4. Con nota del 12 febbraio 2021, i difensori dell'imputata, avv. A P e avv. Aronne Bona, hanno eccepito l'inammissibilità del ricorso sotto un duplice profilo, ovvero: - per passaggio in giudicato della sentenza impugnata in quanto, a fronte della motivazione della sentenza, pronunciata il 20/05/2019 e regolarmente depositata il 19/06/2019 -e, dunque, nel termine di 30 giorni indicato dal giudice-, il ricorso per cassazione arreca il timbro del 05/09/2019 e, dunque, di una data successiva al termine di 45 giorni previsto dall'art. 585 comma 1, lett. c) cod. proc. pen. per proporre impugnazione, termine che, tenuto conto del Y(. periodo di sospensione feriale dei termini, era scaduto il precedente giorno 03/09/2019, martedì;
-per carenza d'interesse del ricorrente, in ragione della formula assolutoria "perché il fatto non costituisce reato", non preclusiva di un'eventuale azione in sede civile. I difensori hanno, inoltre, avanzato richiesta di condanna della parte civile al pagamento delle spese ai sensi degli artt. 541, comma 2, e 616 cod. proc. pen.

CONSIDERATO IN DIRITTO

1. Giova, in via preliminare, evidenziare la non fondatezza delle eccezioni di inammissibilità del ricorso, sollevate dalla difesa di M F.

1.1 Quanto al profilo di inammissibilità dell'impugnazione per intervenuta irrevocabilità della sentenza, deve darsi atto che a margine della sentenza emessa dal Tribunale di Bergamo in data 20/05/2019 e depositata in cancelleria in data 19/06/2019, vi è l'attestazione a firma del funzionario di cancelleria dott. G M che dà contezza della circostanza che l'impugnazione è stata proposta in data 03/09/2019 e, dunque, nel rispetto del termine invocato come violato.

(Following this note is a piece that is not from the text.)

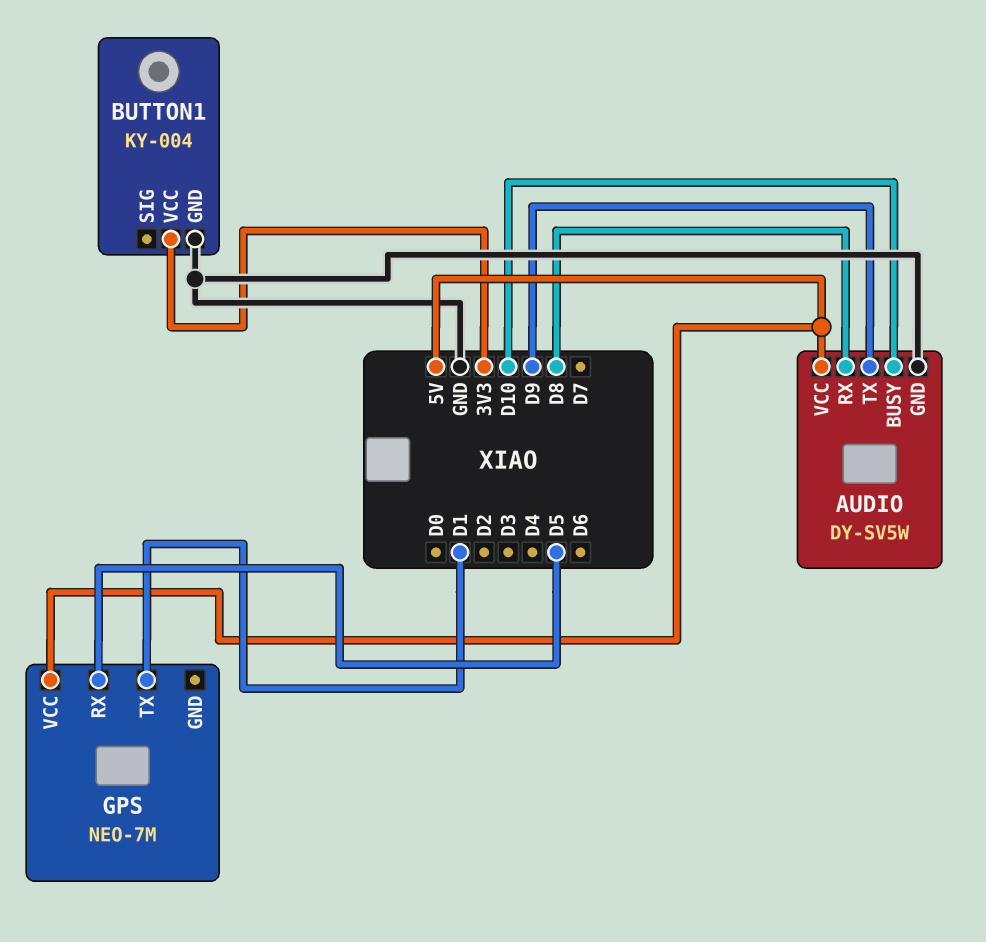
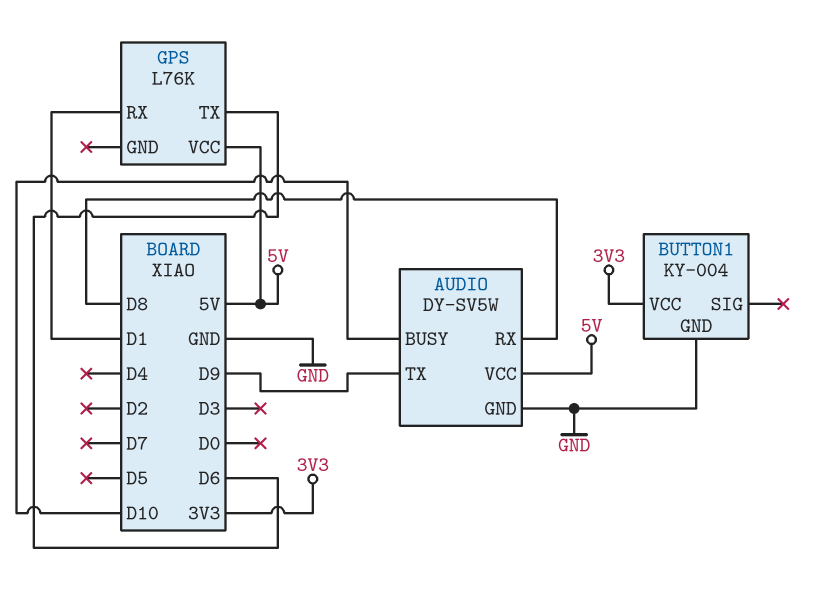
GPS: NEO-7M -> L76K
GPS pin RX: D5 -> D1
GPS pin TX: D1 -> D6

E' questo un dato rispetto al quale nessun valore può e deve attribuirsi al timbro apposto a margine del ricorso per cassazione proposto dalla parte civile -arrecante la data del 05/09/2019-, in quanto privo di qualsiasi attestazione della cancelleria. Tanto chiarito, va evidenziato che in ogni caso l'eccezione di inammissibilità non può essere accolta poiché erroneamente fondata sull'applicabilità dell'art. 544 cod. proc. pen. ad un procedimento che rientra nella competenza del giudice di pace. Va, infatti, ricordato il consolidato e pressochè unanime orientamento giurisprudenziale secondo il quale l'art. 32, comma 4, d.lgs. 28 agosto 2000, n. 274 -che fissa, per il giudice di pace, in quindici giorni il termine per il deposito della motivazione, qualora la stessa non sia dettata a verbale-, in quanto disposizione di carattere derogatorio rispetto alla previsione di cui all'art. 544 cod. proc. pen., non consente nei procedimenti riguardanti reati di competenza al giudice di pace un termine diverso di quello previsto per legge. Dunque, in ragione del carattere derogatorio rivestito dall'art. 32, comma 4, d.lgs. 28 agosto 2000, n. 274, non può trovare applicazione l'art. 2 del citato d.lgs. il quale espressamente prevede l'estensione delle norme del codice di rito nei procedimenti innanzi al giudice di pace, a meno che non sia diversamente stabilito (Cass., Sez. 4 , n. 36767 del 17/11/2020, dep. 2020, Farchioni, Rv. 280163;
Cass. Sez. 2, n. 50391 del 27/09/2019, Vitelli, Rv. 277809;
Cass. Sez. 4, n. 16148 del 14/03/2017, Cattin, Rv. 269608).